Perú reminds me of México in a dèja vu so violent it might give me vertigo if it weren't so pleasant.
There's the obvious ways: the people--the amabilidad, the attitude towards service, the discreet efficiency, the respectfulness.
The variety of the food. Ingredients are different, as are the end results (there's no anticuchos in México, or quínua, and Perú doesn't use tortillas or other products of maíz nixtamalizado), but the similarity is in the style. The use of sauces, for example.
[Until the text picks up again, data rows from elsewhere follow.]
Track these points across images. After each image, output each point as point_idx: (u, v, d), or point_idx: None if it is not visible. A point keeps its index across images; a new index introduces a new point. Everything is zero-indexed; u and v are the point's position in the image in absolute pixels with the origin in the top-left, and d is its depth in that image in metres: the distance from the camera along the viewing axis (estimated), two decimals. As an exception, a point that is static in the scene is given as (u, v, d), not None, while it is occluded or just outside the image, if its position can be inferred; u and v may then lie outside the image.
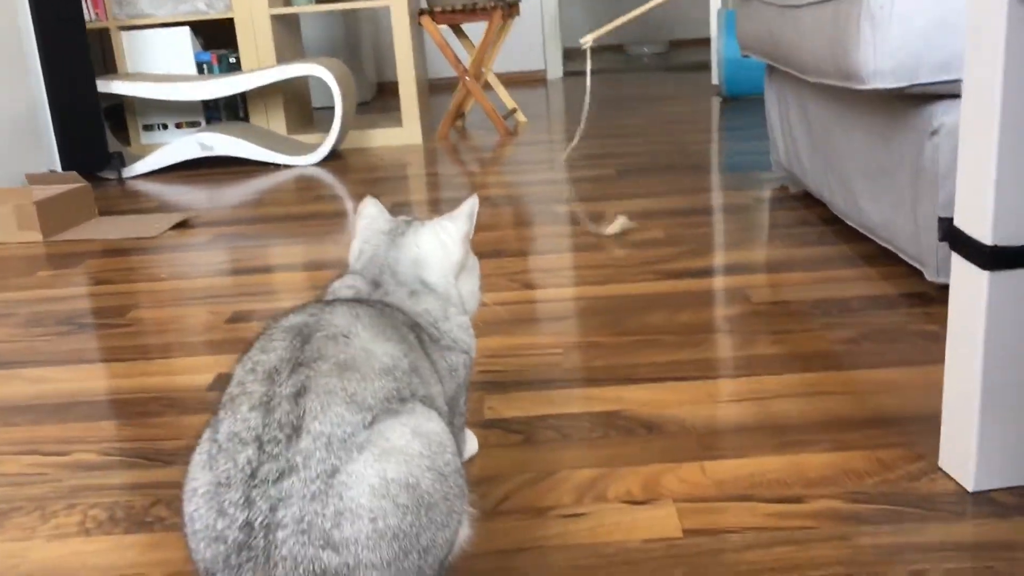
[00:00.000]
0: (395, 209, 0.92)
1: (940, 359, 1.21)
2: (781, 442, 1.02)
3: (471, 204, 0.91)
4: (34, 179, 2.44)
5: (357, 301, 0.80)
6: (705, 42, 6.44)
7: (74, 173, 2.45)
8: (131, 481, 1.04)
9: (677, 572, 0.81)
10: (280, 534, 0.61)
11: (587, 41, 1.19)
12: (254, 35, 3.22)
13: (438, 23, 3.42)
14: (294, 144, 3.24)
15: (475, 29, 4.97)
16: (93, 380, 1.35)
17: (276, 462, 0.63)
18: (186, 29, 3.21)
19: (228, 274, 1.85)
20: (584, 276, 1.67)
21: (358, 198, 2.51)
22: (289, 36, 3.47)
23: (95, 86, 2.85)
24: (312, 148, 3.14)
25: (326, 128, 3.44)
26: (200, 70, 3.26)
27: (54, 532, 0.95)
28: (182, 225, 2.29)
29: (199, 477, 0.66)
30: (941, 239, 0.86)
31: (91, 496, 1.01)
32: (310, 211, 2.37)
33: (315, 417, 0.64)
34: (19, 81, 2.60)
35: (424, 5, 3.70)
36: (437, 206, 2.38)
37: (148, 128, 3.37)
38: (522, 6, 5.13)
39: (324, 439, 0.63)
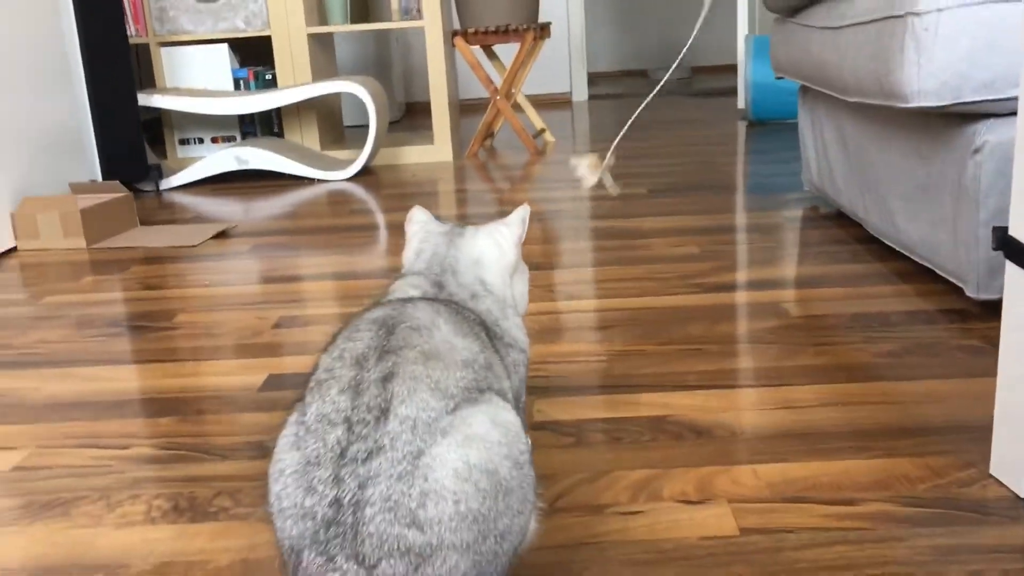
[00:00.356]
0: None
1: (983, 372, 1.22)
2: (830, 448, 1.04)
3: (524, 211, 0.95)
4: (77, 188, 2.50)
5: (432, 299, 0.83)
6: (727, 68, 6.50)
7: (116, 183, 2.50)
8: (191, 474, 1.07)
9: (737, 568, 0.82)
10: (368, 511, 0.64)
11: None
12: (290, 53, 3.28)
13: (471, 44, 3.47)
14: (327, 159, 3.29)
15: (505, 51, 5.04)
16: (146, 379, 1.38)
17: (365, 442, 0.65)
18: (224, 46, 3.28)
19: (270, 282, 1.88)
20: (620, 289, 1.69)
21: (391, 212, 2.54)
22: (324, 54, 3.54)
23: (136, 100, 2.91)
24: (345, 164, 3.19)
25: (357, 145, 3.49)
26: (237, 86, 3.32)
27: (121, 520, 0.97)
28: (221, 235, 2.33)
29: (286, 458, 0.68)
30: (995, 248, 0.88)
31: (154, 487, 1.04)
32: (345, 224, 2.41)
33: (402, 401, 0.67)
34: (64, 93, 2.67)
35: (457, 26, 3.76)
36: (467, 221, 2.41)
37: (184, 142, 3.43)
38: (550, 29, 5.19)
39: (411, 422, 0.66)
|Anticuchos. Note the yellow sauce on the right?|
That's huancaína, and it's de-li-cious.
The variety in climate and regions is another obvious similarity: few countries have the range of climates Mexico has--from unblemished Caribbean beaches of powder-fine sand to high plateaus to forests to rainforest to deserts and dry-as-dust sierras. Well, Perú has them all--except the Caribbean beaches, but I hear the ones in the north might give Aruba a run for her money.
|Cañon del Colca: a single location, three (sometimes four)|
Both countries had a sophisticated culture thriving at the time of the Spanish arrival, which--in both cases--the Spanish sought to eradicate. They murdered the royalty and religious leaders, the scribes, the elite that held the keys to the culture's knowledge accrued over centuries, and they enslaved the rest under the guise of catechism. This segment of the population survived because they were quick to understand life depended on obedience, on--at least the appearance of--submission.
|Quipú, the Inca writing system. First on the Spanish|
murdering agenda: kill the scribes, the only ones that
could interpret them.
And I found it in Perú as well. Though Perú seems to be handling it much, much better. The economy is solid, social conscience is strong, national identity--thanks in perhaps large, perhaps small, part to Gastón Acurio and his cuisine magic--seems on the rise, but at the same time I perceived a strong sense of tolerance towards diversity. That is crucial in countries like Perú and México, where the endemic population is so incredibly diverse.
There's a sense of mystery to Perú that enchants. A feeling of magic that seeps under your skin. I know some people who've been to Perú and fallen in love--now I understand why.